### What to produce
Give every line of the items below as a Markdown table with the columns n and Line. Number each row in n, put the line itself in Line, and leave out blank lines.

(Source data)
· · ·

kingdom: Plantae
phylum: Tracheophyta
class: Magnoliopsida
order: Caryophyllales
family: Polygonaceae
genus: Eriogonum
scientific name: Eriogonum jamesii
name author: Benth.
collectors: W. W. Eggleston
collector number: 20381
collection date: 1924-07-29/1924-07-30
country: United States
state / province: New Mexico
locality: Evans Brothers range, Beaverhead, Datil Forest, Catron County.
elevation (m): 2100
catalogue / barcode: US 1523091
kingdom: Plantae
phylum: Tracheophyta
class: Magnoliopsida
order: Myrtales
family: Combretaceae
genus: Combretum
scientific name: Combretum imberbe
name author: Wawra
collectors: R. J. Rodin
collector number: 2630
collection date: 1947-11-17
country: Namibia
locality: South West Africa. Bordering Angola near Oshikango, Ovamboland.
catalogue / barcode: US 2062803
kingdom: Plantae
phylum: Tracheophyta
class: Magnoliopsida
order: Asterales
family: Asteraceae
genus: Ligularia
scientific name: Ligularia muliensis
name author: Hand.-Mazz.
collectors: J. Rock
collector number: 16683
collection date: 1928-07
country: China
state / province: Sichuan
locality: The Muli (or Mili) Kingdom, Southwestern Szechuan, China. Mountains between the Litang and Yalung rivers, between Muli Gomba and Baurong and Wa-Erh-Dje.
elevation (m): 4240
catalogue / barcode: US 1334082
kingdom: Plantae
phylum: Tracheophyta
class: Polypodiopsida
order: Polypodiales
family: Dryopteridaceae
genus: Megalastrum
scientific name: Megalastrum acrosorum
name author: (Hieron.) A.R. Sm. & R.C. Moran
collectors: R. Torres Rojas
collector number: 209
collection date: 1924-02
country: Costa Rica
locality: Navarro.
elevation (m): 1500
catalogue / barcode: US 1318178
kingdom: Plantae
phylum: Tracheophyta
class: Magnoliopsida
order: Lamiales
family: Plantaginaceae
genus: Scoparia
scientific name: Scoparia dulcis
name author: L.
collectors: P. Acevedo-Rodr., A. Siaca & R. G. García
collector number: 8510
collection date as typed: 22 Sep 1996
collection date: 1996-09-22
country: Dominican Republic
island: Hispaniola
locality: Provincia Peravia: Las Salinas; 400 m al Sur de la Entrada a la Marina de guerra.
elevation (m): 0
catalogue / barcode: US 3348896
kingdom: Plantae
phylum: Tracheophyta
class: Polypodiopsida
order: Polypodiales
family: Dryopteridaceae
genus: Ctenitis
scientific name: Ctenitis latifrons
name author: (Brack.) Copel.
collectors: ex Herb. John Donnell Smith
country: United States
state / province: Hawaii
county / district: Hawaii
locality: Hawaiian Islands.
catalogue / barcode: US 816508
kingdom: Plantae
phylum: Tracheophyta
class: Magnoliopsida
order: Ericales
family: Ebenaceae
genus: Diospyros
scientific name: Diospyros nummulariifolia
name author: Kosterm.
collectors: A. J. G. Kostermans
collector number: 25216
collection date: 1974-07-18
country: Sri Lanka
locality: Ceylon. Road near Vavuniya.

· · ·

### Output for this exercise
| n | Line |
|---|---|
| 1 | kingdom: Plantae |
| 2 | phylum: Tracheophyta |
| 3 | class: Magnoliopsida |
| 4 | order: Caryophyllales |
| 5 | family: Polygonaceae |
| 6 | genus: Eriogonum |
| 7 | scientific name: Eriogonum jamesii |
| 8 | name author: Benth. |
| 9 | collectors: W. W. Eggleston |
| 10 | collector number: 20381 |
| 11 | collection date: 1924-07-29/1924-07-30 |
| 12 | country: United States |
| 13 | state / province: New Mexico |
| 14 | locality: Evans Brothers range, Beaverhead, Datil Forest, Catron County. |
| 15 | elevation (m): 2100 |
| 16 | catalogue / barcode: US 1523091 |
| 17 | kingdom: Plantae |
| 18 | phylum: Tracheophyta |
| 19 | class: Magnoliopsida |
| 20 | order: Myrtales |
| 21 | family: Combretaceae |
| 22 | genus: Combretum |
| 23 | scientific name: Combretum imberbe |
| 24 | name author: Wawra |
| 25 | collectors: R. J. Rodin |
| 26 | collector number: 2630 |
| 27 | collection date: 1947-11-17 |
| 28 | country: Namibia |
| 29 | locality: South West Africa. Bordering Angola near Oshikango, Ovamboland. |
| 30 | catalogue / barcode: US 2062803 |
| 31 | kingdom: Plantae |
| 32 | phylum: Tracheophyta |
| 33 | class: Magnoliopsida |
| 34 | order: Asterales |
| 35 | family: Asteraceae |
| 36 | genus: Ligularia |
| 37 | scientific name: Ligularia muliensis |
| 38 | name author: Hand.-Mazz. |
| 39 | collectors: J. Rock |
| 40 | collector number: 16683 |
| 41 | collection date: 1928-07 |
| 42 | country: China |
| 43 | state / province: Sichuan |
| 44 | locality: The Muli (or Mili) Kingdom, Southwestern Szechuan, China. Mountains between the Litang and Yalung rivers, between Muli Gomba and Baurong and Wa-Erh-Dje. |
| 45 | elevation (m): 4240 |
| 46 | catalogue / barcode: US 1334082 |
| 47 | kingdom: Plantae |
| 48 | phylum: Tracheophyta |
| 49 | class: Polypodiopsida |
| 50 | order: Polypodiales |
| 51 | family: Dryopteridaceae |
| 52 | genus: Megalastrum |
| 53 | scientific name: Megalastrum acrosorum |
| 54 | name author: (Hieron.) A.R. Sm. & R.C. Moran |
| 55 | collectors: R. Torres Rojas |
| 56 | collector number: 209 |
| 57 | collection date: 1924-02 |
| 58 | country: Costa Rica |
| 59 | locality: Navarro. |
| 60 | elevation (m): 1500 |
| 61 | catalogue / barcode: US 1318178 |
| 62 | kingdom: Plantae |
| 63 | phylum: Tracheophyta |
| 64 | class: Magnoliopsida |
| 65 | order: Lamiales |
| 66 | family: Plantaginaceae |
| 67 | genus: Scoparia |
| 68 | scientific name: Scoparia dulcis |
| 69 | name author: L. |
| 70 | collectors: P. Acevedo-Rodr., A. Siaca & R. G. García |
| 71 | collector number: 8510 |
| 72 | collection date as typed: 22 Sep 1996 |
| 73 | collection date: 1996-09-22 |
| 74 | country: Dominican Republic |
| 75 | island: Hispaniola |
| 76 | locality: Provincia Peravia: Las Salinas; 400 m al Sur de la Entrada a la Marina de guerra. |
| 77 | elevation (m): 0 |
| 78 | catalogue / barcode: US 3348896 |
| 79 | kingdom: Plantae |
| 80 | phylum: Tracheophyta |
| 81 | class: Polypodiopsida |
| 82 | order: Polypodiales |
| 83 | family: Dryopteridaceae |
| 84 | genus: Ctenitis |
| 85 | scientific name: Ctenitis latifrons |
| 86 | name author: (Brack.) Copel. |
| 87 | collectors: ex Herb. John Donnell Smith |
| 88 | country: United States |
| 89 | state / province: Hawaii |
| 90 | county / district: Hawaii |
| 91 | locality: Hawaiian Islands. |
| 92 | catalogue / barcode: US 816508 |
| 93 | kingdom: Plantae |
| 94 | phylum: Tracheophyta |
| 95 | class: Magnoliopsida |
| 96 | order: Ericales |
| 97 | family: Ebenaceae |
| 98 | genus: Diospyros |
| 99 | scientific name: Diospyros nummulariifolia |
| 100 | name author: Kosterm. |
| 101 | collectors: A. J. G. Kostermans |
| 102 | collector number: 25216 |
| 103 | collection date: 1974-07-18 |
| 104 | country: Sri Lanka |
| 105 | locality: Ceylon. Road near Vavuniya. |